Aderholt talks cell-based foods, USDA moves, next Congress
House Agriculture Appropriations Subcommittee Chairman Robert Aderholt, R-Ala., said Dec. 13 that his subcommittee is still discussing what language regarding regulation of cell-based protein should be included in the fiscal year agriculture appropriations bill that Congress needs to finish by Dec. 21, when the current funding bill expires.
The Trump administration has announced that the Agriculture Department and the Food and Drug Administration have a plan to share jurisdiction. But under pressure from the conventional meat industry, House Agriculture appropriators have written a provision that would give the Agriculture Department primary jurisdiction. The cell-based protein industry says that giving USDA primary jurisdiction would prevent FDA from using its expertise in developing the cell-based industry.

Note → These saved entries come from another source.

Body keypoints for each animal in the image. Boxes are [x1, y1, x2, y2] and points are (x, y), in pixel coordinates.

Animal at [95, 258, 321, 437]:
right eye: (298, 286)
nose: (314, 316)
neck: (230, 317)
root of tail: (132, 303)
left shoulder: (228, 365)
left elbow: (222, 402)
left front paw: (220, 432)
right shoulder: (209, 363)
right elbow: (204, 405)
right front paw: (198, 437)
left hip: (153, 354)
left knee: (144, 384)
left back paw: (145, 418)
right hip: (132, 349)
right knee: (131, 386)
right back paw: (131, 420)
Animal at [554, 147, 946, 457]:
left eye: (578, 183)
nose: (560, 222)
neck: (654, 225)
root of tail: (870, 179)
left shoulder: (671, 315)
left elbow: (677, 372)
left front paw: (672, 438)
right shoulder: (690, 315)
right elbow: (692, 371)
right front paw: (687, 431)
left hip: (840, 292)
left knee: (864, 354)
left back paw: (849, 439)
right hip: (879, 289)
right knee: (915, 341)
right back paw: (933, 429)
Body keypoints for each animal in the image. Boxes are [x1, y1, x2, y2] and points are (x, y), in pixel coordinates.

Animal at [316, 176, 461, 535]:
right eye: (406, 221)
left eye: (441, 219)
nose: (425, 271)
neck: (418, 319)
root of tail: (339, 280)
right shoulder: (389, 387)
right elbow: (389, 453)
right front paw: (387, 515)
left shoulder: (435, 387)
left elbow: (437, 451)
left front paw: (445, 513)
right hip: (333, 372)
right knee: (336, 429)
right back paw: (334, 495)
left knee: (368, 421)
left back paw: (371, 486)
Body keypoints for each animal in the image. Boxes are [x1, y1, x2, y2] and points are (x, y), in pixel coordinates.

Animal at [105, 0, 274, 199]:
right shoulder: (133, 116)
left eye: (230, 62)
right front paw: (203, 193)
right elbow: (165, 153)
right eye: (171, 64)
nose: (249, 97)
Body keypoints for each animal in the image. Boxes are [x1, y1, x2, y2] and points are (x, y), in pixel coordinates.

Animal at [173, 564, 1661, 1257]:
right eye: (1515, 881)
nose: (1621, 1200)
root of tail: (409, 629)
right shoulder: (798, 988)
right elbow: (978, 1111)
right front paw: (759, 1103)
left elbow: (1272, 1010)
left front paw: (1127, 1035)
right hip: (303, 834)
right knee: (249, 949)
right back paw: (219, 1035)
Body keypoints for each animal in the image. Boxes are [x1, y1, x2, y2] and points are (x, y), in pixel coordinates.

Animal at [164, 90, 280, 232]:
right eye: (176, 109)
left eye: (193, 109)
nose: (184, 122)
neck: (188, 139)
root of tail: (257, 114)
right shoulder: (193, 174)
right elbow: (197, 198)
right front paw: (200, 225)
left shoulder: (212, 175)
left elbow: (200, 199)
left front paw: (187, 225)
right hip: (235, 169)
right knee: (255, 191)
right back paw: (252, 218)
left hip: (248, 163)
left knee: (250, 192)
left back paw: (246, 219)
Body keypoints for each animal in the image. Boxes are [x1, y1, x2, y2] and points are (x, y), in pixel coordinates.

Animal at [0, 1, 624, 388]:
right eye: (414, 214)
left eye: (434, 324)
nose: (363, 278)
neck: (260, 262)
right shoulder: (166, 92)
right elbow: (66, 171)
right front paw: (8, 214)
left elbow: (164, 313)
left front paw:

His subcommittee is working with FDA and USDA to come up with language that would find “common ground” for both agencies, Aderholt told The Hagstrom Report on the sidelines of a rural broadband event at the Agriculture Department.
Aderholt also said that the question of whether the subcommittee should take any action on Perdue’s plan to move USDA’s Economic Research Service under the USDA chief economist and to move most of the 700 ERS and National Institute for Food and Agriculture employees out of the Washington metropolitan region is still under consideration. Aderholt said Perdue makes a “compelling case” for the changes. But former heads of those agencies, scientists, statisticians and current employees oppose the move and have encouraged appropriators to slow down the process.
Aderholt also said that he will not be ranking member on the House Agriculture Appropriations Subcommittee in the next Congress because he has served a total of six years as either ranking member or chairman – the maximum that Republican rules allow. Aderholt said that he intends to remain “involved with agriculture” and that he expects Rep. Sanford Bishop, D-Ga., the current ranking member, to become chairman in January when the Democrats assume control of the House.